=== Excerpted text ===
■ ■ ■ ■ ■ ■ ■

Fuel Duty Rise Axed But Benefits Squeezed 
Chancellor George Osborne admitted in his Autumn Statement yesterday (November 5th 2012) that the UK economy was performing less well than expected and that austerity measures will be extended for a further year to 2018.

The admission has prompted at least one credit rating agency to say that missing the public debt reduction target weakens the credibility of the UK’s fiscal framework, which is one of the factors that support the rating.

Meanwhile the Office for Budgetary Responsibility says the UK has a "better than 50 per cent chance of eliminating the structural current deficit in five years’ time.

However, the Chancellor decided to axe the 3p planned fuel duty rise and announced a further £235 in the tax-free personal allowance in a bid to appeal to families, while he is to cut corporation tax to 21 per cent, making the rate in the UK one of the lowest for business in the world and will also increase capital allowances.

At the same time, most working age benefits, such as Jobseekers Allowance and Child Benefit, will go up by 1 per cent, which is less than the rate of inflation, for the next three years.

■ ■ ■ ■ ■ ■ ■

=== Data for analysis ===
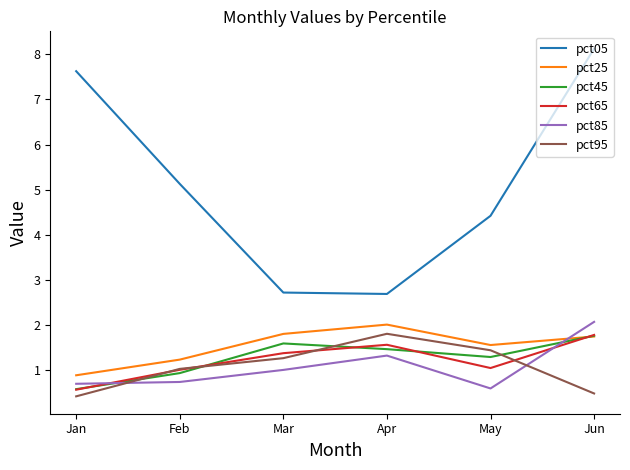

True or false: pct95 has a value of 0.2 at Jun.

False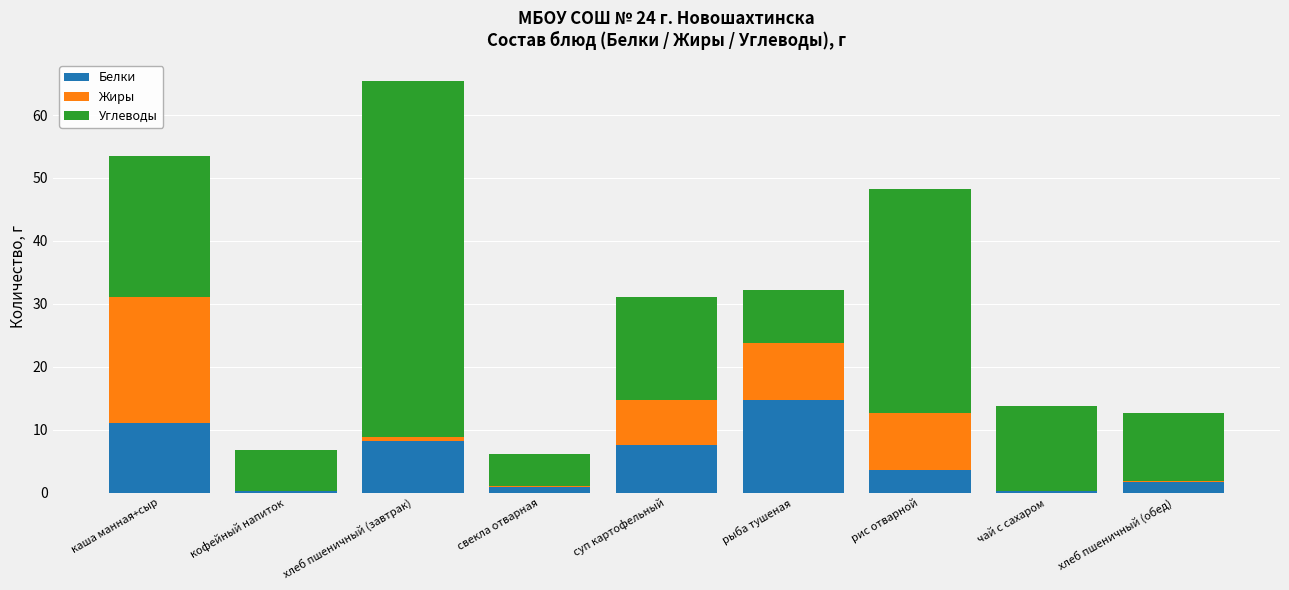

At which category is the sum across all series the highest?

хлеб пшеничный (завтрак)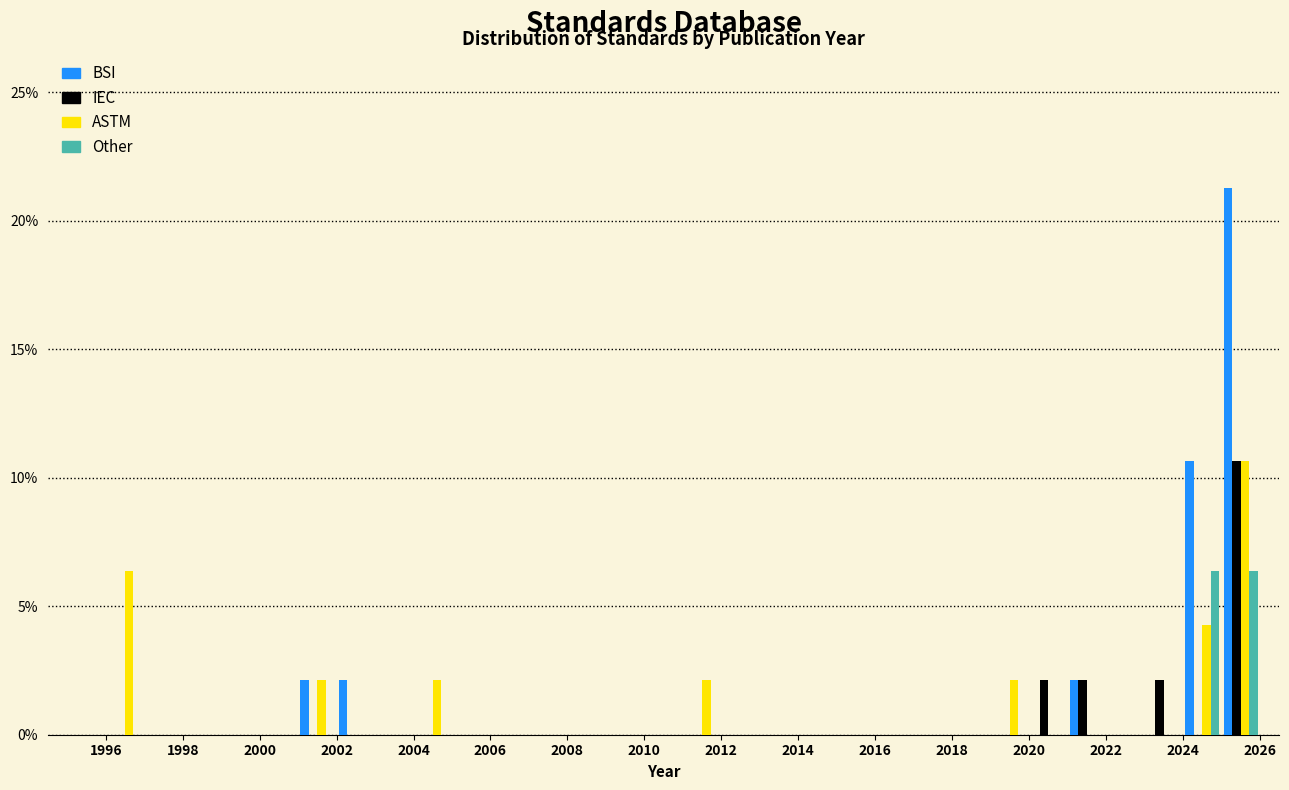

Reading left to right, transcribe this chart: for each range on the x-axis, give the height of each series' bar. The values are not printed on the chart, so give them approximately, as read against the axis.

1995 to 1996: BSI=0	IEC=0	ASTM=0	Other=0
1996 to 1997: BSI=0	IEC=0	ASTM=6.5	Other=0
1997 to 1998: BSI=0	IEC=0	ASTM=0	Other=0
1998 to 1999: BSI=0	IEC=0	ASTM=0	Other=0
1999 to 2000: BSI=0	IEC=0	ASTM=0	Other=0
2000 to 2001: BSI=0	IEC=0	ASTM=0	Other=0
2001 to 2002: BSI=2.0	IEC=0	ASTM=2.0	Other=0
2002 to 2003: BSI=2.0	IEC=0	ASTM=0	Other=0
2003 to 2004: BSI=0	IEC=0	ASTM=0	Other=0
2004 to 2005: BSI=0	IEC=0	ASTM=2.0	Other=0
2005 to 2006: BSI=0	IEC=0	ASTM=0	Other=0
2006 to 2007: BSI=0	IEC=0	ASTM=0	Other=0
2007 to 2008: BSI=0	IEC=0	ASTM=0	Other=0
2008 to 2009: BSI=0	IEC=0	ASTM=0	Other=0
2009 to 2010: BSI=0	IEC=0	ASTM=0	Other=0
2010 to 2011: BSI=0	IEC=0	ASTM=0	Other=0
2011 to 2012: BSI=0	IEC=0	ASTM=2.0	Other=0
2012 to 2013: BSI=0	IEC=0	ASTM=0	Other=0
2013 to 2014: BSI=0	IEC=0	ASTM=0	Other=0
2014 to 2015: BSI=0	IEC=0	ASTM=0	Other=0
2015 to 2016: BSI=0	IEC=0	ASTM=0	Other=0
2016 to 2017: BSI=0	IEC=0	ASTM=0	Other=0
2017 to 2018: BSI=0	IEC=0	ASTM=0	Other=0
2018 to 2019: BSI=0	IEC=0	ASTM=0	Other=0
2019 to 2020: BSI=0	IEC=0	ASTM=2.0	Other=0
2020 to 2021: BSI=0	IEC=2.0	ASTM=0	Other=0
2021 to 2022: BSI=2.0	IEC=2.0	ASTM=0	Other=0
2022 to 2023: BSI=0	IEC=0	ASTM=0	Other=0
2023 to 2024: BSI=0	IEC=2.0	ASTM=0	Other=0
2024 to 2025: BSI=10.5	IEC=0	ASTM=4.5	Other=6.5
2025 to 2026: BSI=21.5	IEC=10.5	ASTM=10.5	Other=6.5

■ ■ ■ ■ ■ ■ ■

=== Activities ===
(a) Translate this sentence from the Autumn Statement article into Spanish: "At the same time, most working age benefits, such as Jobseekers Allowance and Child Benefit, will go up by 1 per cent, which is less than the rate of inflation, for the next three years."
(b) Switch "Meanwhile" to "Separately" and write out the stretch of the Autumn Statement article from "Meanwhile the Office" through "five years’ time.".
The records are separate from the Autumn Statement article.

=== Answer list ===
(a) Al mismo tiempo, la mayoría de las prestaciones para personas en edad de trabajar, como el Jobseekers Allowance y el Child Benefit, subirán un 1 por ciento, lo que es menos que la tasa de inflación, durante los próximos tres años.

(b)
Separately the Office for Budgetary Responsibility says the UK has a "better than 50 per cent chance of eliminating the structural current deficit in five years’ time.